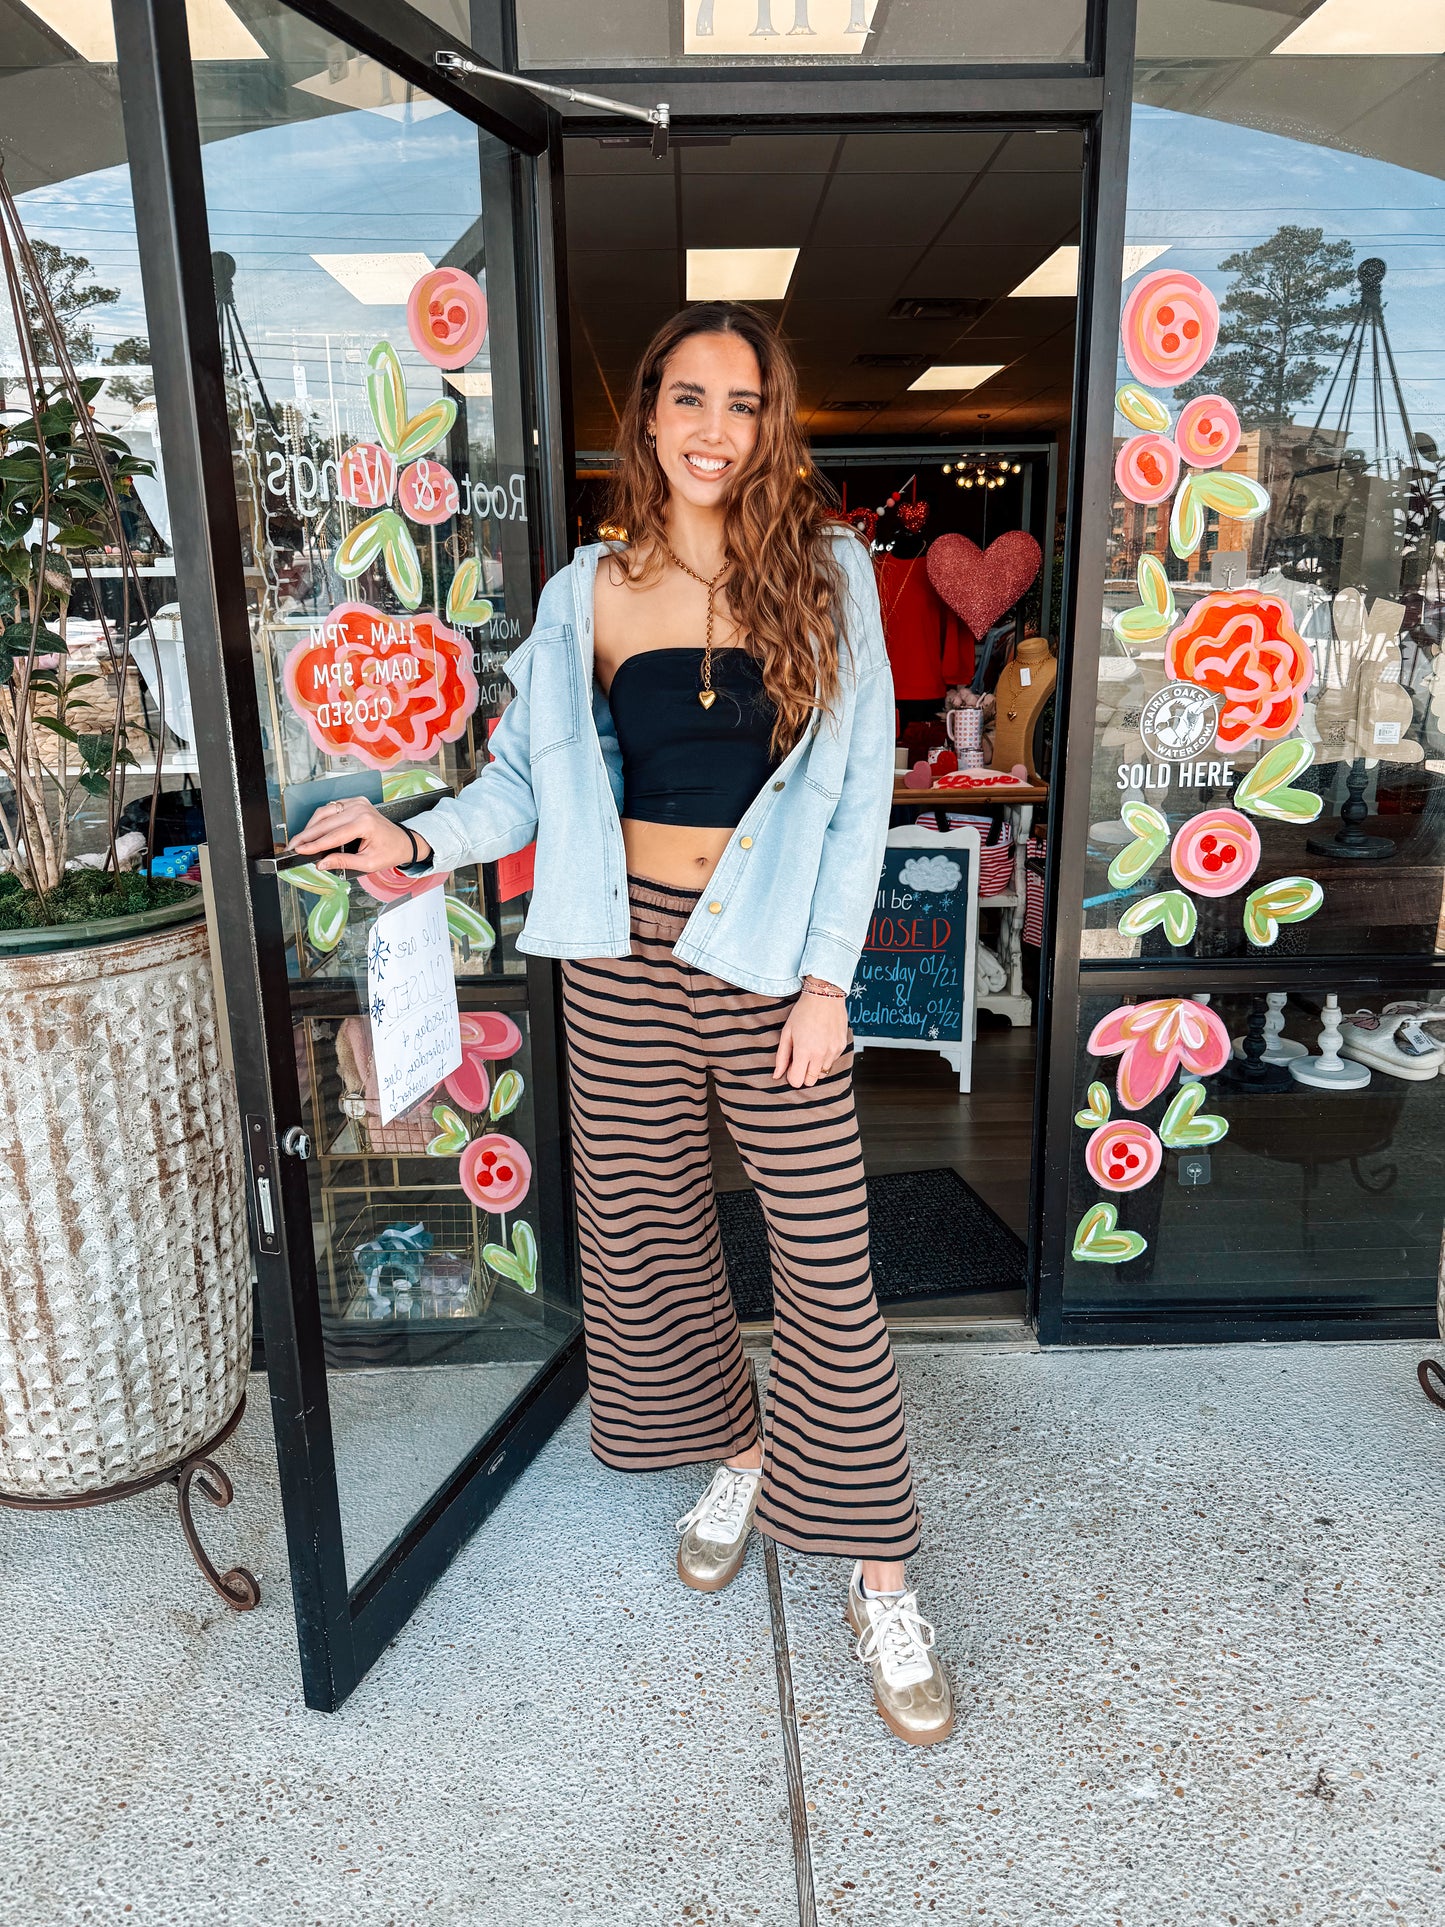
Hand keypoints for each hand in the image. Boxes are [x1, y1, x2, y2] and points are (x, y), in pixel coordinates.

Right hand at [287, 797, 427, 874]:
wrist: (403, 841)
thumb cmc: (390, 852)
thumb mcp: (368, 863)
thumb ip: (343, 862)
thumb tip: (322, 863)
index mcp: (365, 823)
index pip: (333, 835)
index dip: (313, 844)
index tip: (299, 849)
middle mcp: (360, 809)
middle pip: (325, 821)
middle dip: (307, 834)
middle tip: (293, 845)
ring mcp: (357, 803)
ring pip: (325, 811)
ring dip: (311, 825)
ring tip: (301, 839)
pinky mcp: (355, 802)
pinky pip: (332, 808)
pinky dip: (321, 818)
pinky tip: (313, 829)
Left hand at [772, 985, 848, 1088]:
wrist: (824, 996)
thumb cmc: (804, 1012)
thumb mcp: (787, 1033)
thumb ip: (781, 1057)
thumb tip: (776, 1075)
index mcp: (804, 1051)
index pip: (797, 1081)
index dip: (792, 1076)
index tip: (791, 1067)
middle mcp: (820, 1054)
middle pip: (810, 1081)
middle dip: (803, 1075)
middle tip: (800, 1060)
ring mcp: (833, 1051)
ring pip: (822, 1073)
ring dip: (815, 1067)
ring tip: (811, 1049)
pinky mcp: (842, 1047)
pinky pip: (832, 1062)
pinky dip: (825, 1058)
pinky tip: (821, 1043)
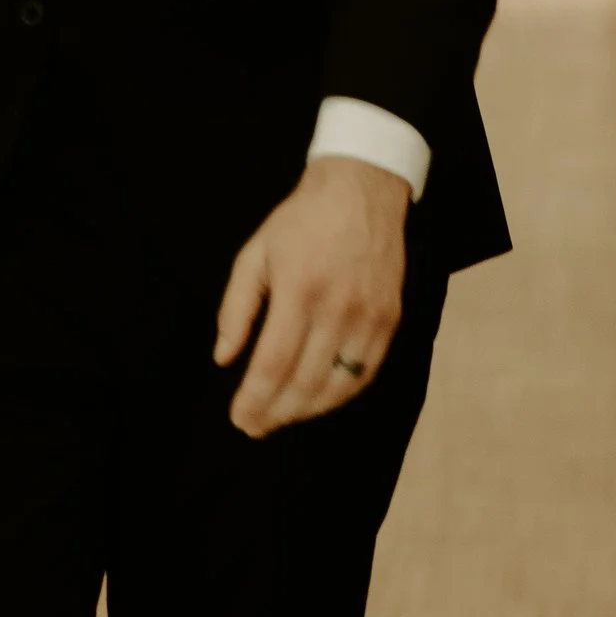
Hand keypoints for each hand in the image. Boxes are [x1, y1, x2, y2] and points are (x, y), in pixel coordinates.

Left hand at [215, 156, 408, 437]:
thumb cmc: (301, 222)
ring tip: (280, 419)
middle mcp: (338, 308)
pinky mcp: (391, 319)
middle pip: (306, 381)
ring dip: (307, 411)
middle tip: (254, 426)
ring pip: (339, 385)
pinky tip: (318, 401)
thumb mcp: (255, 253)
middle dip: (276, 413)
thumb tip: (224, 358)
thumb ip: (237, 308)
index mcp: (299, 289)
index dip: (255, 399)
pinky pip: (366, 372)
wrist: (363, 190)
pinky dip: (341, 395)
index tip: (239, 417)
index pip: (274, 363)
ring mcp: (369, 316)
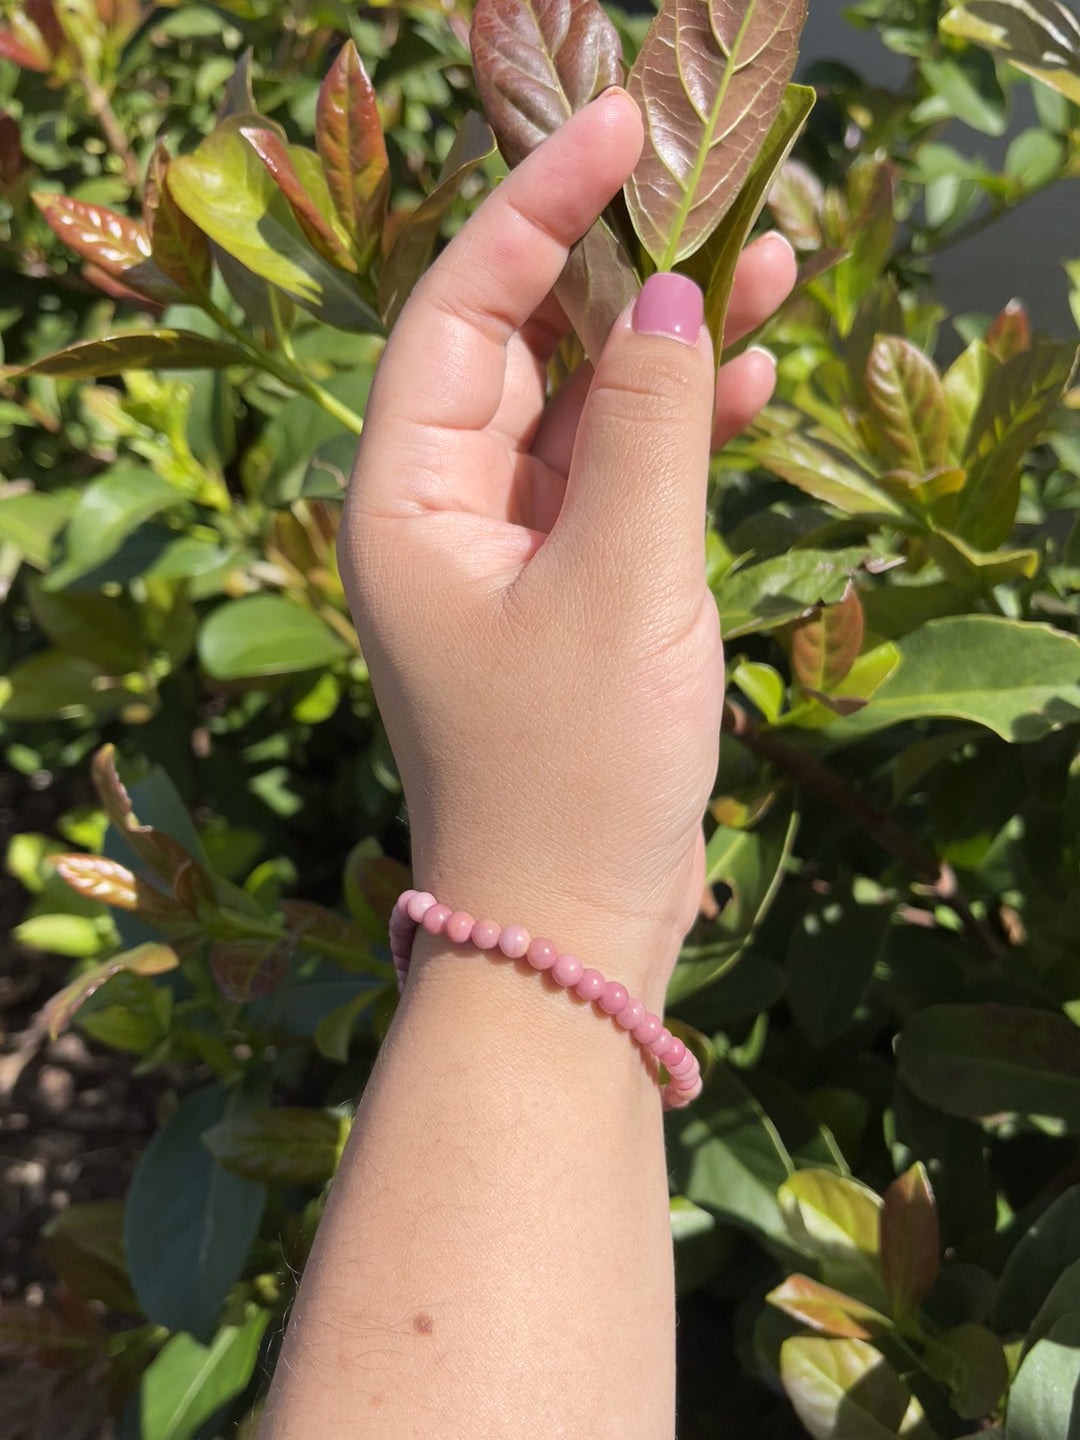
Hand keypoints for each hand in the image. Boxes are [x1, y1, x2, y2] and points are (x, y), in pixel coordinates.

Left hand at [338, 89, 795, 997]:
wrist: (570, 924)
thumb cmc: (572, 769)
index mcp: (404, 498)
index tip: (619, 129)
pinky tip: (747, 388)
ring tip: (768, 276)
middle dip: (618, 273)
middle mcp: (440, 510)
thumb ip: (644, 427)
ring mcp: (505, 552)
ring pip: (580, 409)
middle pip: (523, 347)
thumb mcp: (621, 582)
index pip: (461, 309)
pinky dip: (673, 434)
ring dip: (663, 348)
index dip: (536, 207)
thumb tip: (669, 294)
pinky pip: (614, 479)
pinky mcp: (565, 590)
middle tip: (720, 201)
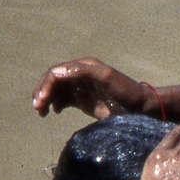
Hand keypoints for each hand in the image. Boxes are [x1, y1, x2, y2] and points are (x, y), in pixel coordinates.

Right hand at [32, 57, 148, 117]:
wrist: (142, 109)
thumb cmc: (127, 92)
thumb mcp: (107, 78)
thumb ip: (83, 72)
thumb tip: (58, 73)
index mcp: (84, 66)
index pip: (57, 72)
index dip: (46, 85)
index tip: (42, 100)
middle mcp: (80, 75)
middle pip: (53, 81)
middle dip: (42, 92)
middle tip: (38, 108)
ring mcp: (82, 88)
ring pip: (56, 91)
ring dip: (45, 99)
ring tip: (41, 112)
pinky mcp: (84, 101)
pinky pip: (63, 100)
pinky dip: (55, 104)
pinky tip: (53, 112)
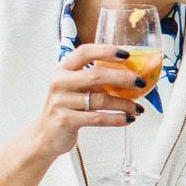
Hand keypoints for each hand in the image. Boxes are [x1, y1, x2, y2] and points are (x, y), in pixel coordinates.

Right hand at [23, 44, 142, 161]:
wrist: (45, 135)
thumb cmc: (66, 108)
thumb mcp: (76, 88)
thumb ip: (95, 79)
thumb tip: (131, 75)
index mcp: (64, 69)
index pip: (84, 52)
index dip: (106, 51)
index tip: (126, 54)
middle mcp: (60, 82)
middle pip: (96, 75)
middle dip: (123, 78)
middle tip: (140, 83)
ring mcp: (61, 102)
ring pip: (101, 99)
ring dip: (125, 104)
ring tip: (137, 108)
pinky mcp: (66, 120)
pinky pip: (98, 118)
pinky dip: (117, 118)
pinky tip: (128, 118)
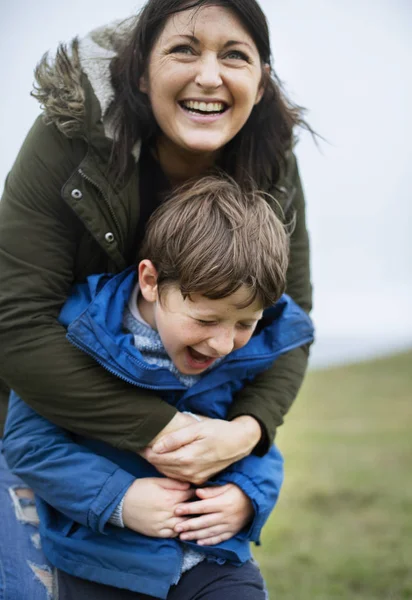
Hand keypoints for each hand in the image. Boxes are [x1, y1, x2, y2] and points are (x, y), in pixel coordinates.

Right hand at [122, 478, 194, 537]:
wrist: (121, 503)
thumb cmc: (139, 489)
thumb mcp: (156, 481)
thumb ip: (174, 483)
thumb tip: (189, 485)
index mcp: (169, 498)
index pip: (190, 496)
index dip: (196, 493)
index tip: (200, 492)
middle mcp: (168, 513)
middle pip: (189, 512)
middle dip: (196, 507)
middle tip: (201, 505)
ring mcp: (163, 525)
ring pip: (183, 525)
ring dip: (189, 521)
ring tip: (194, 517)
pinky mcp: (157, 533)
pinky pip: (173, 534)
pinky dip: (179, 531)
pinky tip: (181, 526)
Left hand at [142, 416, 261, 483]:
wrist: (239, 442)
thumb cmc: (218, 431)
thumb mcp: (197, 429)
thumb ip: (176, 439)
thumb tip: (156, 447)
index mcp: (188, 458)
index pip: (159, 459)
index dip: (147, 452)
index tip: (140, 445)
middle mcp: (190, 472)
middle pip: (162, 468)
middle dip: (151, 459)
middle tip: (142, 448)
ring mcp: (196, 478)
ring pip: (169, 474)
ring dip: (160, 465)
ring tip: (152, 453)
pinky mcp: (200, 480)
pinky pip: (179, 477)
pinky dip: (171, 470)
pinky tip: (169, 460)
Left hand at [173, 483, 253, 545]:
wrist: (256, 501)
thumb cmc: (238, 490)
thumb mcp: (227, 486)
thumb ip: (212, 491)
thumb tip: (197, 493)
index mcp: (223, 503)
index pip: (203, 507)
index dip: (189, 508)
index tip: (176, 510)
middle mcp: (225, 516)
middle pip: (204, 521)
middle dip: (188, 525)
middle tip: (175, 527)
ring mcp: (229, 525)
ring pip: (209, 532)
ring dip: (195, 535)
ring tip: (182, 537)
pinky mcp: (232, 532)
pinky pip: (219, 538)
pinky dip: (209, 541)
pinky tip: (199, 543)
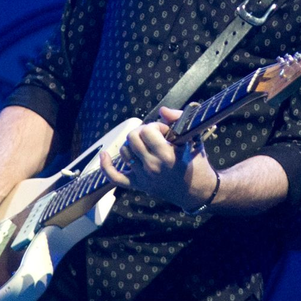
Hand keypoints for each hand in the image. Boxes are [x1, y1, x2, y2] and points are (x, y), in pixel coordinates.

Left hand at [99, 107, 218, 211]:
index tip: (166, 131)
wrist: (196, 190)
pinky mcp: (138, 185)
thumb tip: (162, 110)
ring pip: (125, 151)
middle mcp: (153, 167)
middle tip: (153, 136)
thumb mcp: (193, 138)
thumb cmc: (196, 162)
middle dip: (142, 131)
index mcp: (167, 155)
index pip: (148, 131)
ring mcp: (143, 177)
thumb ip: (178, 119)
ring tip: (145, 145)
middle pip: (132, 138)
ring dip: (132, 144)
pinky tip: (104, 154)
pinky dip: (106, 166)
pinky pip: (115, 177)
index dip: (156, 126)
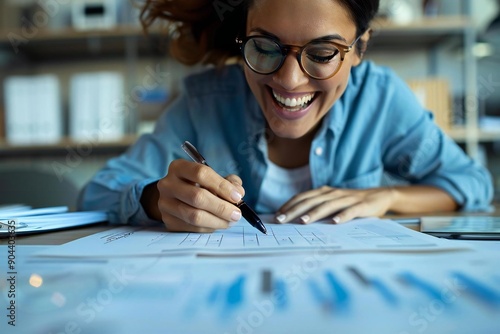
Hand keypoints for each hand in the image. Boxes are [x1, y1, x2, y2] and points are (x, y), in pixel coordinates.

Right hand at [156, 159, 244, 231]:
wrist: (175, 198)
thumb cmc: (199, 185)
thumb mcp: (213, 178)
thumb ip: (229, 182)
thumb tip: (238, 193)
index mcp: (178, 167)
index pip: (201, 173)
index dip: (222, 186)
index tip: (237, 197)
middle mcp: (167, 184)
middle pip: (197, 197)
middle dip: (221, 207)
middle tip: (237, 214)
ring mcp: (165, 204)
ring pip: (194, 216)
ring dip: (217, 221)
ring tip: (230, 221)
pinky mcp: (168, 221)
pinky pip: (192, 228)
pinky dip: (209, 228)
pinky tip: (217, 224)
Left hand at [275, 186, 395, 224]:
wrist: (379, 196)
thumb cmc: (351, 203)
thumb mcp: (332, 203)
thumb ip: (317, 208)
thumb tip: (295, 219)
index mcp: (324, 192)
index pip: (303, 197)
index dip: (289, 205)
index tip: (277, 216)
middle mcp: (333, 193)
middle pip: (311, 201)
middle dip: (295, 210)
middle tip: (282, 220)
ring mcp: (347, 199)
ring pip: (327, 205)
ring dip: (314, 213)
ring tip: (303, 221)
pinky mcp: (361, 206)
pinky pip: (350, 211)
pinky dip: (342, 216)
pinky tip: (334, 222)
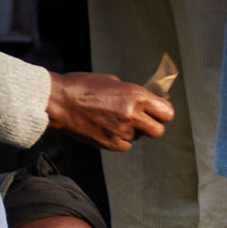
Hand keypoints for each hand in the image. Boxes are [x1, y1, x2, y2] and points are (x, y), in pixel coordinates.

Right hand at [46, 72, 173, 151]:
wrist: (59, 101)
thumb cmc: (83, 86)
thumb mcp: (113, 82)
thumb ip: (133, 94)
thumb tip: (146, 102)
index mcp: (136, 96)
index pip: (167, 112)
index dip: (163, 113)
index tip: (157, 111)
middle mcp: (131, 115)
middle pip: (159, 131)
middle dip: (153, 126)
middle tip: (144, 121)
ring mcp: (120, 131)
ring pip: (139, 138)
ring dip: (133, 131)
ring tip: (114, 119)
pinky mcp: (109, 144)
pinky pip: (125, 145)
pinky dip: (120, 139)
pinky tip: (107, 127)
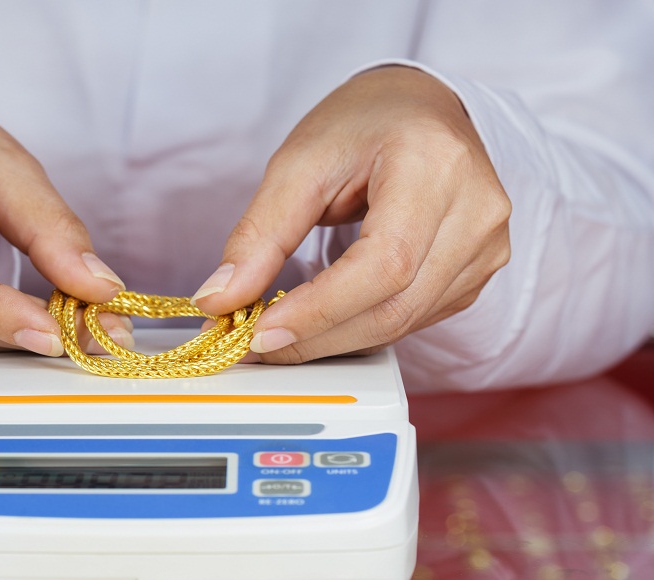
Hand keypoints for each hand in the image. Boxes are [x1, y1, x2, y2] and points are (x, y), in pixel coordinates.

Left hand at [191, 66, 510, 362]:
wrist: (419, 109)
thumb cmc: (362, 125)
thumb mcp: (298, 164)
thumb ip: (259, 236)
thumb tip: (220, 301)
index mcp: (435, 166)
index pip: (383, 265)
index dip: (320, 310)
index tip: (260, 332)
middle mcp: (476, 210)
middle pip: (394, 307)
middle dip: (316, 336)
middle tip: (253, 344)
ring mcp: (486, 247)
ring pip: (403, 324)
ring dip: (333, 340)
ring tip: (277, 333)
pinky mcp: (477, 272)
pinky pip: (414, 320)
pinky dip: (359, 330)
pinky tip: (320, 322)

::::

WORK REQUIRED
For the entries above, print exactly the lines between the one with "pinky mcp: (355, 802)" and the one with "middle dip: (276, 413)", inclusive, with no pictures.

RESULT OF THE EXERCISE
pinky mcp: (355, 802)
pinky pip: (332, 808)
pinky dip: (321, 818)
pinky tip: (313, 829)
Left hand at [772, 985, 848, 1088]:
wrist: (824, 996)
thumb cmc: (804, 1012)
thumb mcp: (787, 1033)
thumb ip: (781, 1057)
thumb tip: (776, 1075)
index mcp: (804, 1051)
index pip: (797, 1081)
index dip: (792, 1076)
index tip: (791, 1067)
middle mcp: (820, 1054)
middle pip: (810, 1081)
middle dip: (803, 1075)
middle tip: (800, 1060)
ring mcp: (833, 1051)
ring pip: (822, 1073)
ring dip: (815, 1067)
ring tip: (811, 1049)
pinky mcp: (842, 1047)
pinky pip: (832, 1062)
pinky dip: (825, 1058)
pinky tip: (821, 1043)
Hand keypoints for each hand in the image. Boxes are [x1, y1, x2, y2] and points are (x, y), in pixel coordinates.

Left hand at [215, 156, 408, 437]:
thumb cmc: (301, 222)
ring tip: (280, 419)
middle mcp: (338, 308)
pinky mcp: (391, 319)
middle pip: (306, 381)
ring dip: (307, 411)
middle tip: (254, 426)
ring pip: (339, 385)
pinky tip: (318, 401)
thumb mcp: (255, 253)
middle dip: (276, 413)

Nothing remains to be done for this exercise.